*Given problem:* Using the Bombardier stock update, explain in one to three sentences why the company needs a new brand-name CS100/300 airline order within the next 30 to 45 days.

*Excerpt:*
^^^^^^^^

UPDATE: Bombardier stock (TSX:BBD.B) hit a low of $1.19 on Wednesday (today it “rallied” and closed at $1.29) as it continues its spiral towards becoming a penny stock, if it was listed on the NYSE (New York Stock Exchange), it would mean possible de-listing of the stock, as Vancouver’s CHC Group (global helicopter company) is now facing for its NYSE:HELI stock that is now hovering at around $0.30 a share (-90% YTD). After my many warnings about the many questionable and poor quality of airline orders for its CSeries, investors and aviation experts are now finally starting to take notice that after 7 years of sales the current minuscule 243 CS100/300 ‘firm’ orders are in fact a whole lot smaller, with many questionable airline orders possibly as low as 130 ‘real’ orders (53% of what is on the books today). Bombardier desperately needs a NEW CS100/300 brand name airline order in the next 30-45 days to prevent the slide of its stock below $C 1.00, as that is the only way in the short term it can gain some investor confidence to stop the stock’s downward spiral. The CS100 is going to be certified in the next 3-5 months, but by then the stock will be a penny stock if no quality new order or some new un-predicted good news is forthcoming soon from Bombardier. The planned IPO of Transportation division in 4th Quarter will raise up to $US 2.5 billion for a 49% sale, but it will most likely impact BBD.B stock negatively, as the trains are 50% of Bombardier’s business, these are desperate times at Bombardier and most Canadians want to see a bright future for this promising company. With 54% of the special voting shares in the hands of the Beaudoin family, new investors are reluctant to be subordinated and a possible hostile takeover is not yet possible. But with the company at a historic crossroad, the possibility of “Combardier” (China’s Comac buying Bombardier), is a real possibility in the next 18-24 months, as this is the only major aircraft OEM the Chinese can possibly buy today, to help them achieve their global aerospace ambitions of being #3 behind Airbus and Boeing, and they are surely watching events in Montreal with great interest.

^^^^^^^^

*Provided data:*
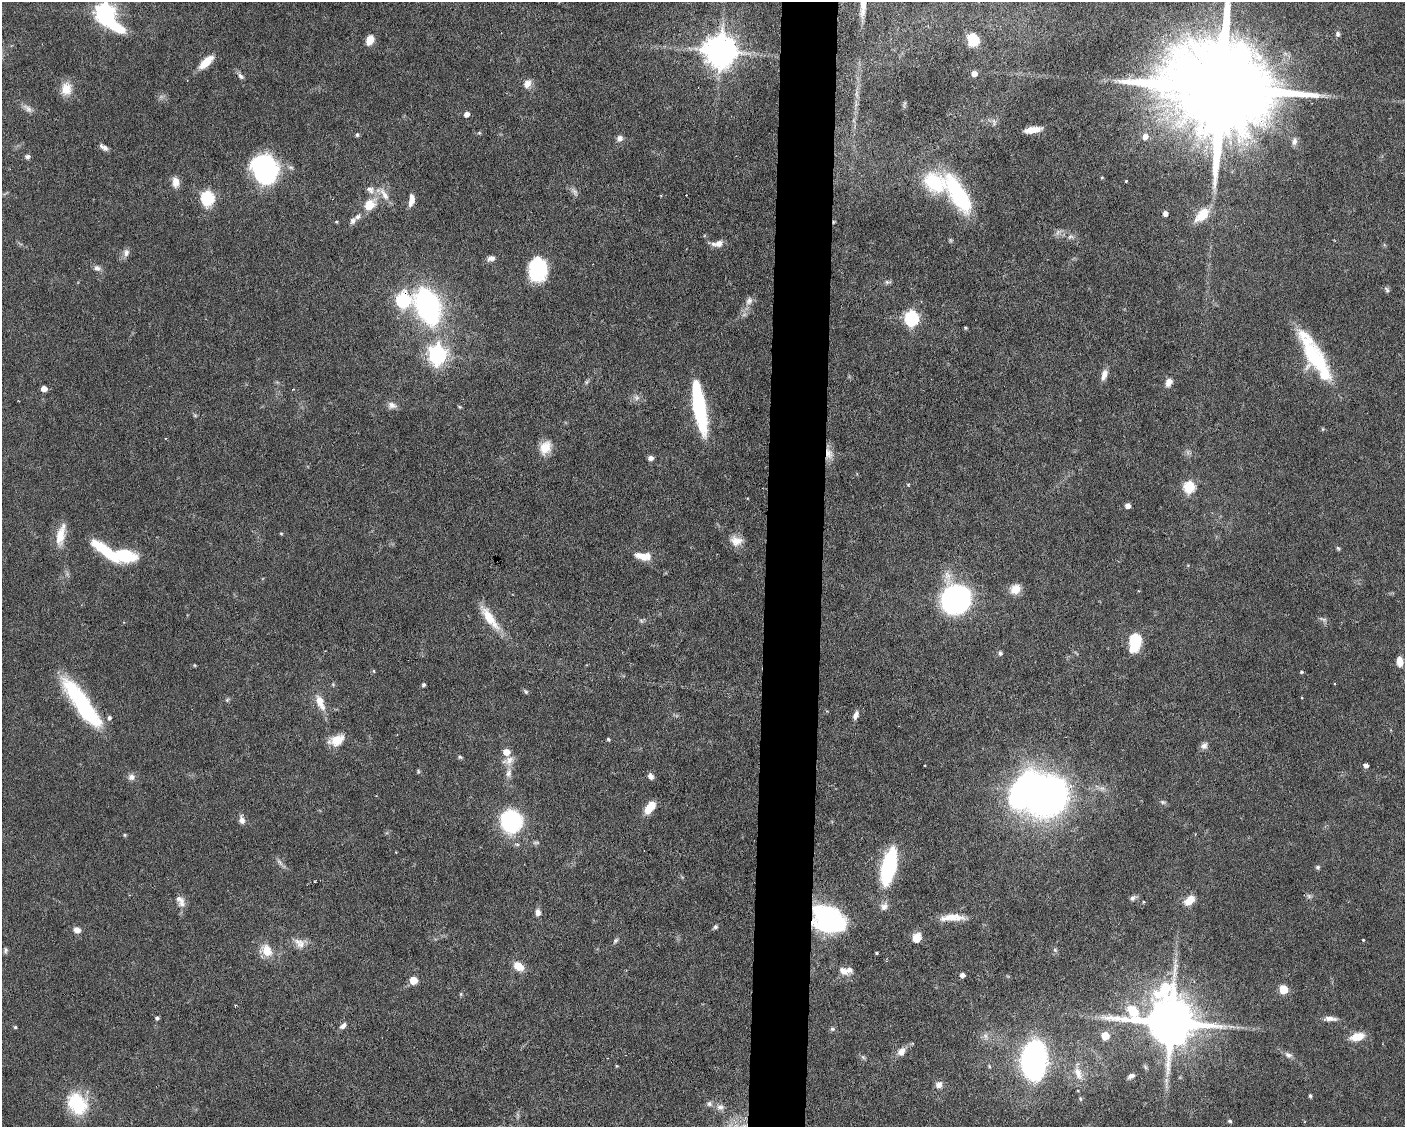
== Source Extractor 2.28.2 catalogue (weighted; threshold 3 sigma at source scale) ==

^^^^^^^^

*Solution to this exercise:* Bombardier needs such an order to keep its stock from sliding below C$1.00. In the short term, that is the only way it can gain some investor confidence and stop the stock's downward spiral. Without a quality new order or other unexpected good news, the stock will be a penny stock by the time the CS100 is certified in 3 to 5 months.